An even larger problem was that even if I wanted to give it up, I had nothing to replace worry with so I had to find something else. I chose faith. You will need to find your own replacement for whatever it is you are choosing to take off the table. I had to understand what I was doing in order to develop opposite behavior. This is an important process if you are going to work to take stress off the table for yourself. It all starts with awareness. Tuning in to your body when you are stressed is the first step to awareness.

I find that the easiest way to get yourself ready to do this when you are experiencing stress is to find a few minutes to sit quietly and tune in to your breathing. Once you are in touch with how and where your breath is being taken in to and moved out of your body, you can start to scan your body from head to toe and notice how you are feeling in each area of your body. This is what stress feels like and did I even notice all of this before I took this quiet time is a question you can ask yourself.
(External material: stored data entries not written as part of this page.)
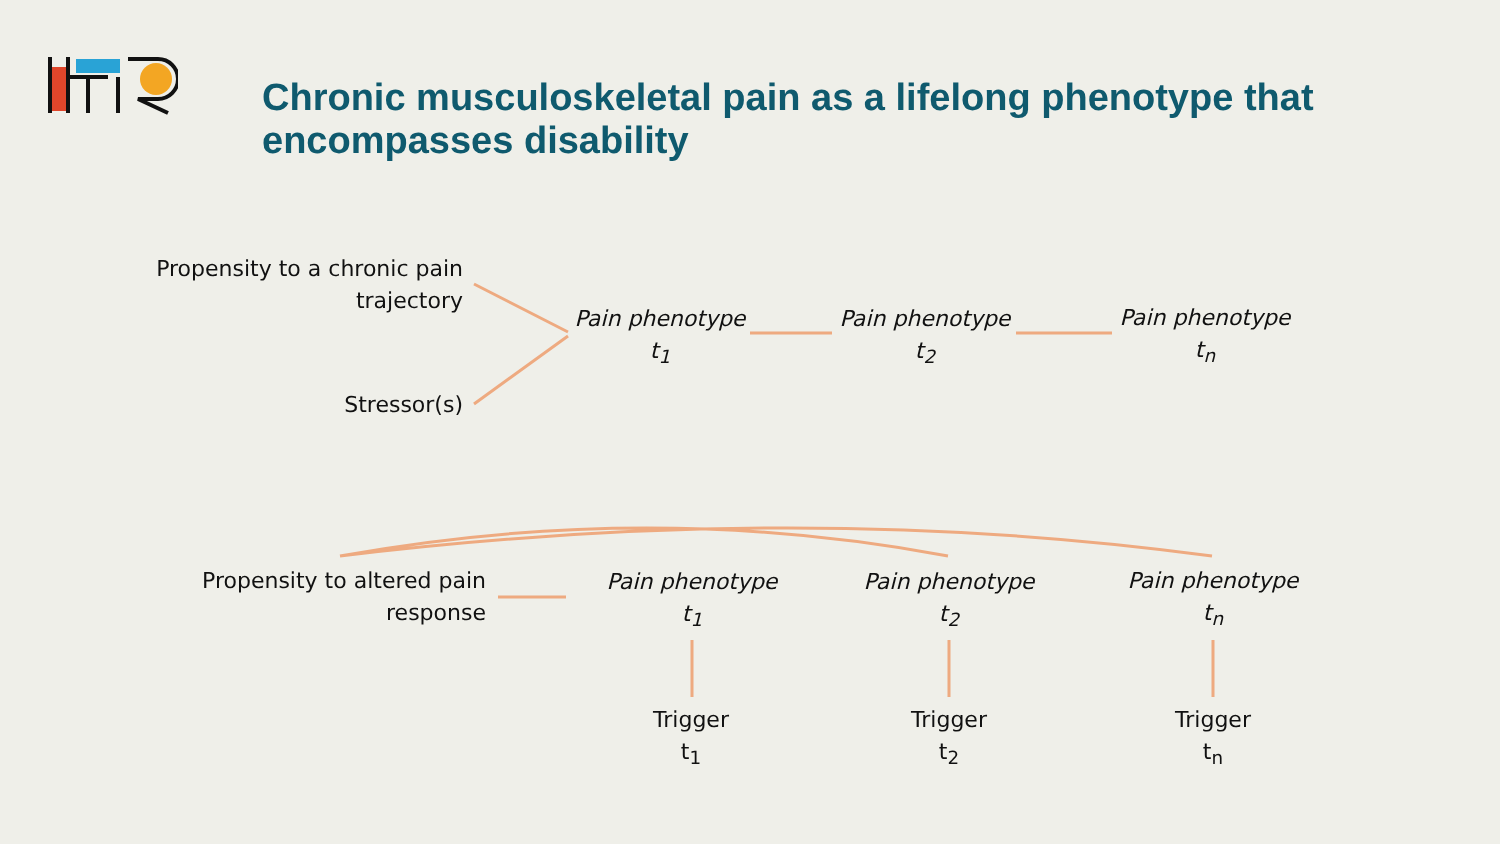Chronic musculoskeletal pain as a lifelong phenotype that encompasses disability
Propensity to a chronic pain trajectory
Stressor(s)
Pain phenotype
t<sub>1</sub>
Pain phenotype
t<sub>2</sub>
Pain phenotype
t<sub>n</sub>
Propensity to altered pain response
Pain phenotype
t<sub>1</sub>
Pain phenotype
t<sub>2</sub>
Pain phenotype
t<sub>n</sub>
Trigger
t<sub>1</sub>
Trigger
t<sub>2</sub>
Trigger
t<sub>n</sub>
What is one thing that I can identify that I am doing that is causing this stress is your next question. The intent here is not to put the focus on the external, the other, but to shine the light within on your own behaviors. Doing it in love without judgement is the most helpful method. Once you identify your one thing that you would like to take off your stress list, you must begin to trace its roots.

Where did it all begin and why and how is it shaping and playing itself out in your life? The goal here is to become so well acquainted with it that you are aware whenever it shows up and that awareness should give you pause.

This is the process that I used and continue to work with and that you can use as well if you choose to do the work. And by the way, why wouldn’t you choose to do the work?